Editorial: ANC a victim of its own hubris

A closer look at the Tshwane unrest reveals a deeper level of dissatisfaction with service delivery than was previously realised.
A closer look at the Tshwane unrest reveals a deeper level of dissatisfaction with service delivery than was previously realised.

They don’t understand ANC processes, lamented Nomvula Mokonyane, the party’s elections chief, when it came to the violent protests in Tshwane this past week.

The protests, which brought the capital city to a standstill and will cost millions in damages, as well as costing at least five lives, were ostensibly a bad reaction by the populace to the idea that incumbent mayor Kgosientso “Sputla” Ramokgopa would be replaced by someone flown in by the Gauteng leadership. Of course the story is not as simple as that, as our reports this week show: there is, in reality, a network of factions, forces and interests at play that have led to the unedifying spectacle of fire in the streets and municipal buses being torched.
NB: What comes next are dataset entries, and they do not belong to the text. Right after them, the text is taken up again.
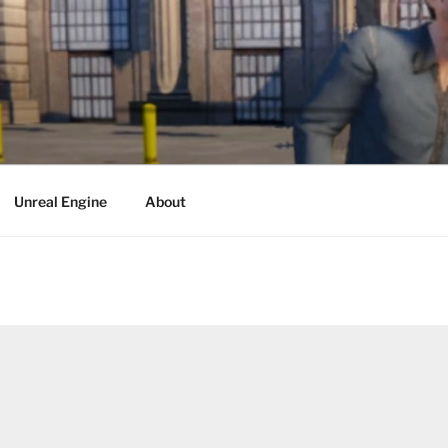
Unreal Engine
About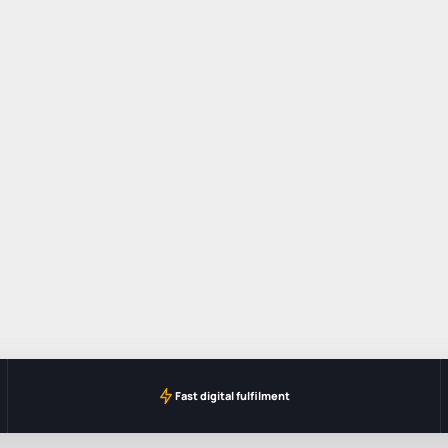
Fast digital fulfilment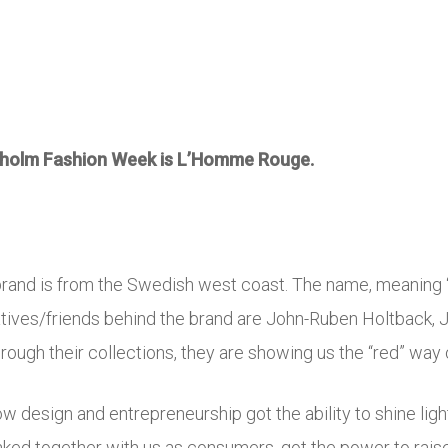
ckholm Fashion Week is L’Homme Rouge.
s brand is from the Swedish west coast. The name, meaning “
reatives/friends behind the brand are John-Ruben Holtback,
ough their collections, they are showing us the “red” way of
w design and entrepreneurship got the ability to shine lig
inked together with us as consumers, got the power to raise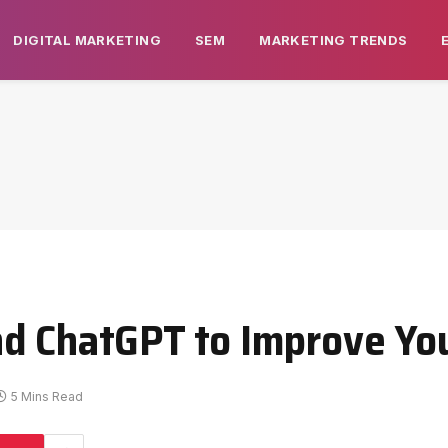
DIGITAL MARKETING
SEM
MARKETING TRENDS
nd ChatGPT to Improve Yo
5 Mins Read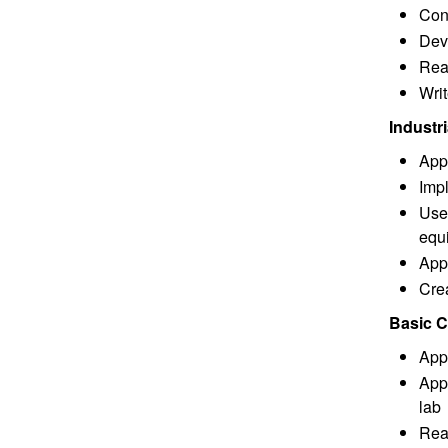
Cons
Deve
Rea
Wri
Industr
App
Imp
Use
equ
Appl
Cre
Basic C
App
Appl
lab
Read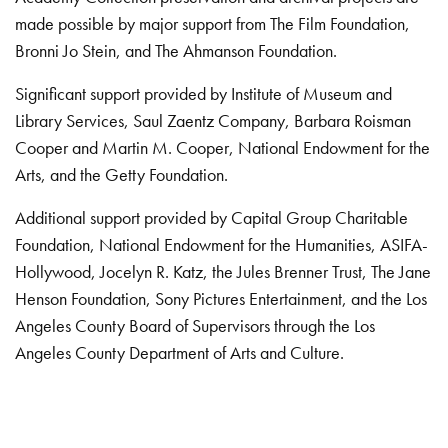
made possible by major support from The Film Foundation,
Bronni Jo Stein, and The Ahmanson Foundation.
Significant support provided by Institute of Museum and
Library Services, Saul Zaentz Company, Barbara Roisman
Cooper and Martin M. Cooper, National Endowment for the
Arts, and the Getty Foundation.
Additional support provided by Capital Group Charitable
Foundation, National Endowment for the Humanities, ASIFA-
Hollywood, Jocelyn R. Katz, the Jules Brenner Trust, The Jane
Henson Foundation, Sony Pictures Entertainment, and the Los
Angeles County Board of Supervisors through the Los
Angeles County Department of Arts and Culture.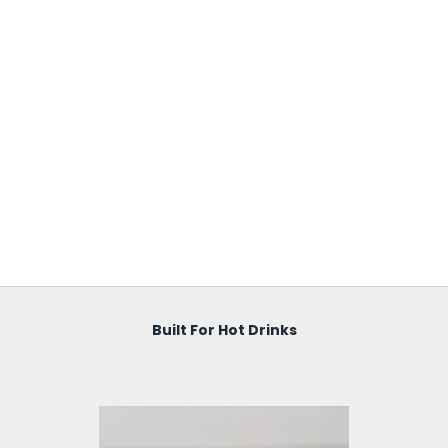
Built For Hot Drinks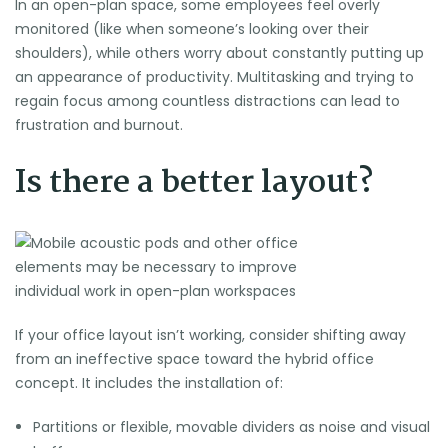
In an
open-plan space
, some employees feel overly
monitored (like when someone’s looking over their
shoulders), while others worry about constantly putting up
an appearance of productivity. Multitasking and trying to
regain focus among countless distractions can lead to
frustration and burnout.
Is there a better layout?
If your office layout isn’t working, consider shifting away
from an ineffective space toward the hybrid office
concept. It includes the installation of:
Partitions or flexible, movable dividers as noise and visual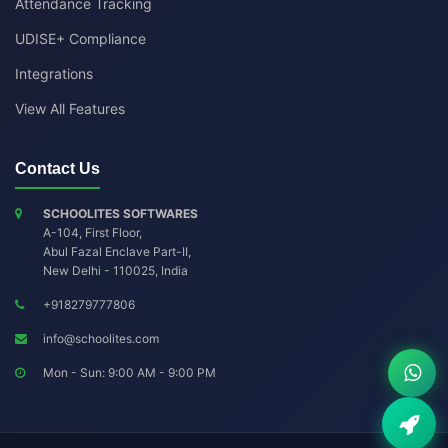
Attendance Tracking
UDISE+ Compliance
Integrations
View All Features
Contact Us
SCHOOLITES SOFTWARES
A-104, First Floor,
Abul Fazal Enclave Part-II
,
New Delhi
-
110025
,
India
+918279777806
info@schoolites.com
Mon - Sun: 9:00 AM - 9:00 PM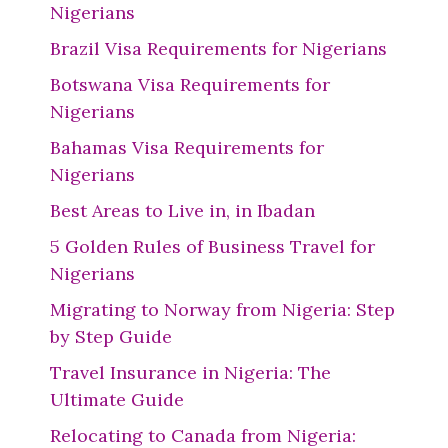
Nigerians
Brazil Visa Requirements for Nigerians
Botswana Visa Requirements for
Nigerians
Bahamas Visa Requirements for
Nigerians
Best Areas to Live in, in Ibadan
5 Golden Rules of Business Travel for
Nigerians
Migrating to Norway from Nigeria: Step
by Step Guide
Travel Insurance in Nigeria: The
Ultimate Guide
Relocating to Canada from Nigeria: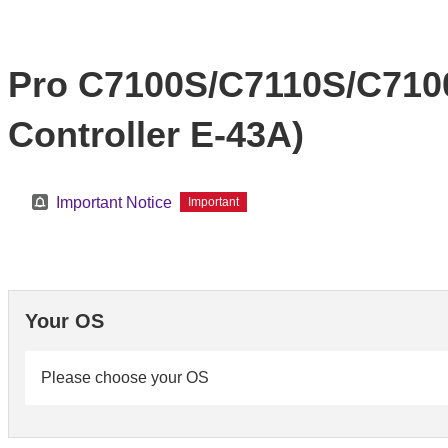
Pro C7100S/C7110S/C710
Controller E-43A)
Important Notice
Important
Your OS
Please choose your OS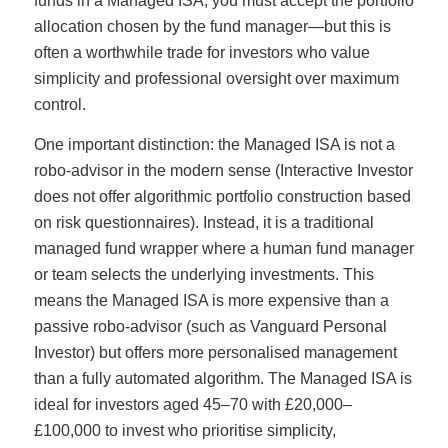
funds in a Managed ISA; you must accept the portfolio
allocation chosen by the fund manager—but this is
often a worthwhile trade for investors who value
simplicity and professional oversight over maximum
control.
One important distinction: the Managed ISA is not a
robo-advisor in the modern sense (Interactive Investor
does not offer algorithmic portfolio construction based
on risk questionnaires). Instead, it is a traditional
managed fund wrapper where a human fund manager
or team selects the underlying investments. This
means the Managed ISA is more expensive than a
passive robo-advisor (such as Vanguard Personal
Investor) but offers more personalised management
than a fully automated algorithm. The Managed ISA is
ideal for investors aged 45–70 with £20,000–
£100,000 to invest who prioritise simplicity,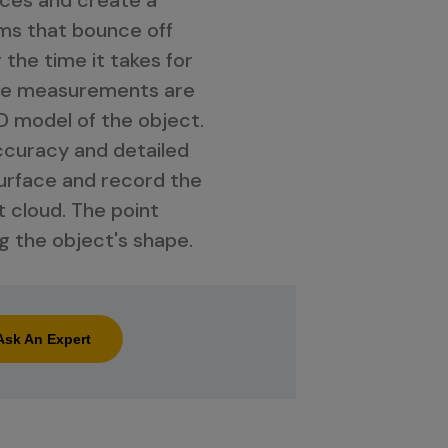
ams that bounce off
 the time it takes for
ese measurements are
D model of the object.
ccuracy and detailed
 surface and record the
t cloud. The point
g the object's shape.
Ask An Expert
If, as Mokonyane says, the riotous mobs don’t understand ANC processes, that surely is largely the ANC’s fault. Did the party not explain to its constituents how the business of mayors and local government elections work, as it went about signing up potential voters and campaigning for an ANC victory? Did it just leave it to patronage, local interest groups, tribal affiliations and the politics of the “Big Man” to assemble some kind of power structure? It looks like it did, and now the ANC has to try to untangle this mess. Characteristically, it did so with a top-down placement supposed to sweep aside the warring factions and “unite” the party at local level – and, characteristically, such an action made it all worse.
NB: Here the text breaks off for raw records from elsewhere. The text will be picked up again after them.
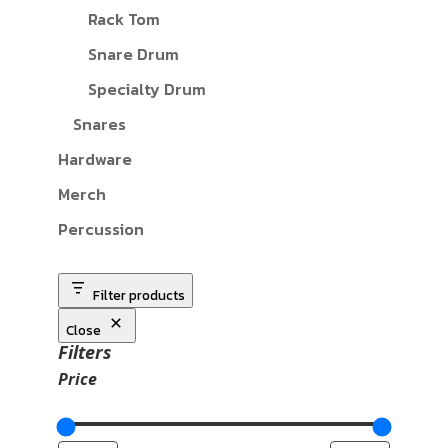
Rack Tom
Snare Drum
Specialty Drum
Snares
Hardware
Merch
Percussion
Filter products
Close
Filters
Price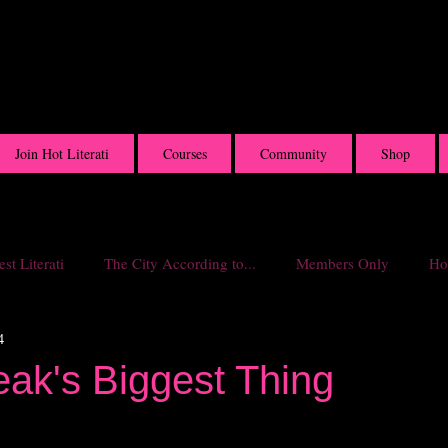
Join Hot Literati
Courses
Community
Shop
st Literati
The City According to...
Members Only
Hot
4
eak's Biggest Thing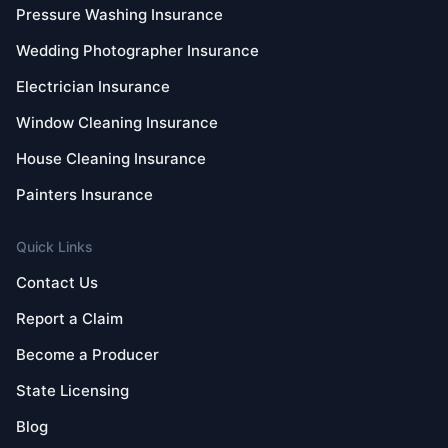
Pressure Washing Insurance
Wedding Photographer Insurance
Electrician Insurance
Window Cleaning Insurance
House Cleaning Insurance
Painters Insurance
Quick Links
Contact Us
Report a Claim
Become a Producer
State Licensing
Blog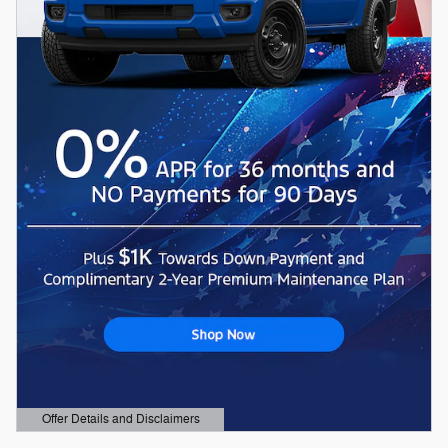
Offer Details and Disclaimers
Open Details Modal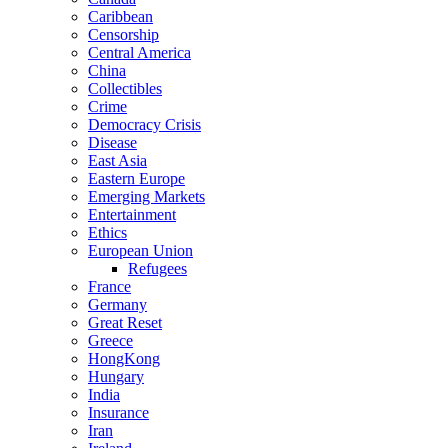
Caribbean
Censorship
Central America
China
Collectibles
Crime
Democracy Crisis
Disease
East Asia
Eastern Europe
Emerging Markets
Entertainment
Ethics
European Union
Refugees
France
Germany
Great Reset
Greece
HongKong
Hungary
India
Insurance
Iran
A large part of the ANC’s success at the polls, historically, has been the bottom-up leadership that comes from its branches “on the ground”. It helped to develop wide buy-in for policy decisions and leadership choices. But, as the Mail & Guardian has reported for some time, the party’s internal democracy processes are in as deep a crisis as the local-government offices that the ANC, along with other parties, will be trying to fill in August’s elections.

In January this year we reported that the ANC’s national executive committee had set itself up for a showdown with the party’s provincial structures, which were already, seven months ahead of the poll, deeply opposed to the decision to have mayors of the country’s metros and strategic districts appointed by the party’s top brass. Six months later, those tensions have exploded in the most brutal possible way, leading to the worst pre-election violence South Africa has seen since 1994.
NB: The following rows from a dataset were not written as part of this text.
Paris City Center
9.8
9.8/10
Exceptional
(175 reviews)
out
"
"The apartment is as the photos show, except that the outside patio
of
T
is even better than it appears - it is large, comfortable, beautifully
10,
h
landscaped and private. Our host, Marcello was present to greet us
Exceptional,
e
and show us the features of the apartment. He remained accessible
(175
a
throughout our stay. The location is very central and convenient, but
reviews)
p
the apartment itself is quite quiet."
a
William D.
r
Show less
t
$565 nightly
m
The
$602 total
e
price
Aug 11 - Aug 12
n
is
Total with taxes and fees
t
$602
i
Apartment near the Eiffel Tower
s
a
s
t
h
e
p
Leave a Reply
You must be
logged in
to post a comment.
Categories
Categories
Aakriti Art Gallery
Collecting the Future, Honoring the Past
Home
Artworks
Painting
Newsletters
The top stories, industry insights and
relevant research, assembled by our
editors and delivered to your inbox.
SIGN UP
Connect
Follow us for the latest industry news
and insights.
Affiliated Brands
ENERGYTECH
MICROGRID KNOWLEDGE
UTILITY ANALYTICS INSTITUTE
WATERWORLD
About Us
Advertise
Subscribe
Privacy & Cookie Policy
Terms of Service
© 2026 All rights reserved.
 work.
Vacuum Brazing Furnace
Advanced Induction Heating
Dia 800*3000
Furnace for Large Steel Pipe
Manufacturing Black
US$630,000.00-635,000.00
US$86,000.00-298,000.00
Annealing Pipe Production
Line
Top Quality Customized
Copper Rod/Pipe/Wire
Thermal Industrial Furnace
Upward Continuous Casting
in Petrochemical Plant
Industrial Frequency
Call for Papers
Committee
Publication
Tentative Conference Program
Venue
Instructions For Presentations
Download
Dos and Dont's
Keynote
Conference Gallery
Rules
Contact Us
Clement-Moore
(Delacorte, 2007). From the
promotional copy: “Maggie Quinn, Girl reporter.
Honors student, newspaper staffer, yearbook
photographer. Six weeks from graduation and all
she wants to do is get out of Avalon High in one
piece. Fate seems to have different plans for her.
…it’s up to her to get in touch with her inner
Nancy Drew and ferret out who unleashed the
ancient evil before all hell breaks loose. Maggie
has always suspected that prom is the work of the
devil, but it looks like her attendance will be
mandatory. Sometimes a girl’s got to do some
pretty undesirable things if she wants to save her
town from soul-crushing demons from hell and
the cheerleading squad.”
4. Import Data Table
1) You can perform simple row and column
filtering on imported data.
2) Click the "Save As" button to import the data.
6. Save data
We have watched in dismay as Tshwane burned; we have tried to find the telling details that will help us to understand the reasons why. Was the violence an “orchestrated” attack, as the ANC brass says? If so, who co-ordinated it? The proximate causes of the violence and destruction need to be untangled. But the deep-rooted reasons for this situation also have to be uncovered, and one of them is that the weakening of the ANC’s internal democracy is a bigger threat to its future than any opposition – or any conspiracy from within.